We left the fjord late afternoon to head back south to the new mooring line. However as we left the mouth of the fjord we cruised slap bang into the side of the biggest continuous ice floe I have ever seen. Unbeknown to us the piece of ice that had originally stopped us from entering the fjord, before moving slightly to let us in, had decided to move back to its original position whilst we were working on the glacier, blocking an easy exit! It took the entire night and until about 10am the following morning to finally break our way out. In some places the boat had back up at least 8 times before we broke through! Trying to sleep through all this was an experience. Although ear plugs pretty much kill the noise there is nothing to stop you feeling like there is a jack hammer under your bed whose sole purpose is to throw you out. Even taking a shower and drinking a glass of orange juice need you utmost attention unless you don’t mind falling over or spilling your glass everywhere!
Never minding the slight discomfort, it did provide plenty of excitement and some stunning pictures of the orange glow of the midnight sun streaming down on ice that surrounds you for as far as the eye can see. I shall definitely put the pictures up as soon as I can for you all to see.
Due to the ice delaying us, not a vast amount of work got down today with only a couple of moorings going in and a trip to the Hans Island weather station being completed.

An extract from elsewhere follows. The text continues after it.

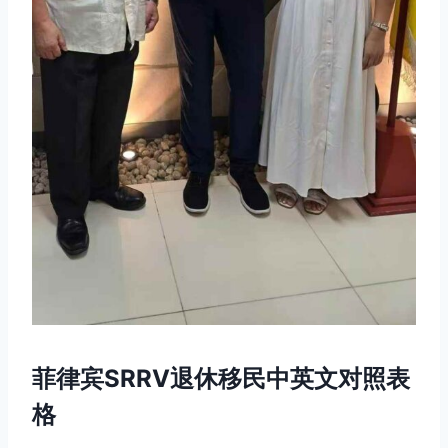
菲律宾SRRV退休移民中英文对照表
格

However there has been some good news. The trip mascot Hans, who as you may remember broke his legs, has made a full recovery after extensive surgery carried out by the Yvonne, the ships nurse, and five minute epoxy. His speedy recovery meant he was able to make the trip in the helicopter to Hans Island with the weather station team. Here he was fixed facing north to one the rock cairns allowing him to look over his namesake island and the Arctic until he is picked up again in a couple of years. Lets hope he survives and does not lose too much of his paint in the 40 knot winds!